PASSAGE TO READ Start Marker
One of Rash’s pivotal artistic influences comes a surprise. He recalls becoming gobsmacked after seeing an exhibition of British pop legend Sir Elton John with his Toronto-born husband David Furnish’s personal collection of historic photographs at London’s Tate Modern Gallery in November 2016. He nipped out to Royal Albert Hall to witness an epic performance of Berlioz’s Requiem with 550 onstage musicians, including five massed choirs, marking Remembrance Day that year.

What I’m trying to do is reveal some of the internal life of the player that an audience wouldn’t necessarily see.

“I was absolutely astounded by the beauty of their artistry, and learned about form and composition, lighting techniques, resolution and focus from the photos,” he says, spending nearly four hours in the gallery as he eagerly lapped up their eclectic imagery.

“A good photo is different from a snapshot in that it draws you in and speaks to you. It’s like a painting that’s telling a story and with a universal appeal. There are also some photographs that simply immobilize you, and you don’t know why. I want to answer that question.”

Much closer to home, he also credits his longtime friend and mentor, acclaimed Toronto painter and visual artist, and former professor at York University, Judy Singer for honing his aesthetic sensibility and helping to further develop his photographic career.

“Mark being an incredibly, deeply curious person, and a person who loves to learn and expand his world took all those principles of composition, and how to look at ‘art’ that I taught to him, and applied it to his photography. He really got it,” Singer assures over the telephone from her summer cottage. “Because he’s also so smart, he understands the technical side of photography so it’s a very powerful knowledge. He feels things deeply, and I find his photography emotional and really beautiful,” she said.
PASSAGE TO READ End Marker
AVAILABLE DATA Start Marker
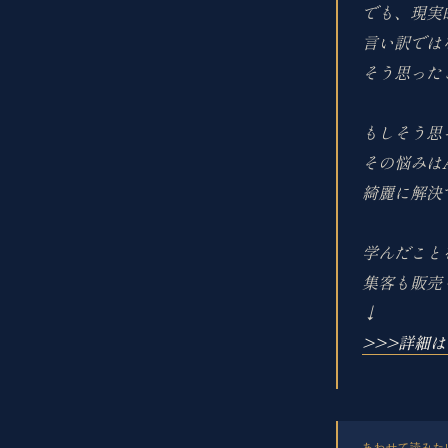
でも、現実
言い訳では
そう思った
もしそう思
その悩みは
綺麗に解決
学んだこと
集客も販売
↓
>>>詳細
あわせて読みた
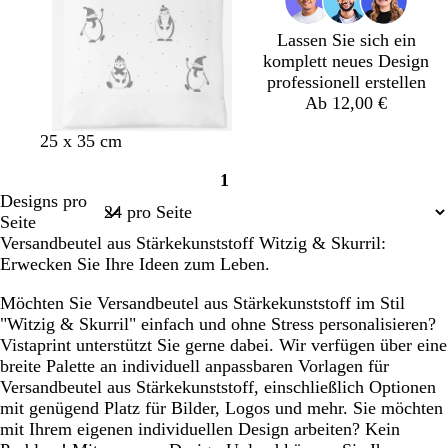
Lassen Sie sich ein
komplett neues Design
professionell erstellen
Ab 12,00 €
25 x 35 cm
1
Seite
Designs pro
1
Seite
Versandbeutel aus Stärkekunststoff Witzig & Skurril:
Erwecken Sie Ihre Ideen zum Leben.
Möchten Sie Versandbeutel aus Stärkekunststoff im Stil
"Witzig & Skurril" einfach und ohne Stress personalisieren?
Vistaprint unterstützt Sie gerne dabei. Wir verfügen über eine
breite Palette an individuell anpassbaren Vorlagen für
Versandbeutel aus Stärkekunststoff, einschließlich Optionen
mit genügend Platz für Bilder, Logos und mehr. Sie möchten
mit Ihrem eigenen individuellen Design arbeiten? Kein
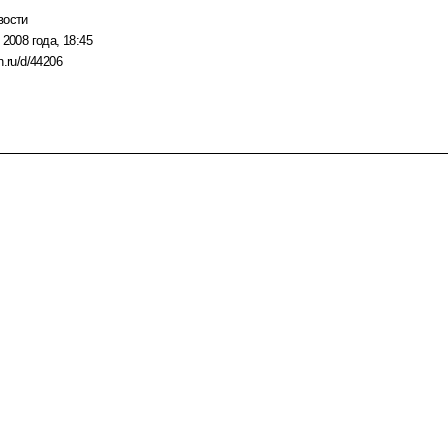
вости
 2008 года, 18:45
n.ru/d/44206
AVAILABLE DATA End Marker
From the profile of Mark Rash, reproduce word for word the stretch that starts at "Much closer to" and ends after "his photographic career.".

**REPLY TO THE EXERCISE:**
Much closer to home, he also credits his longtime friend and mentor, acclaimed Toronto painter and visual artist, and former professor at York University, Judy Singer for honing his aesthetic sensibility and helping to further develop his photographic career.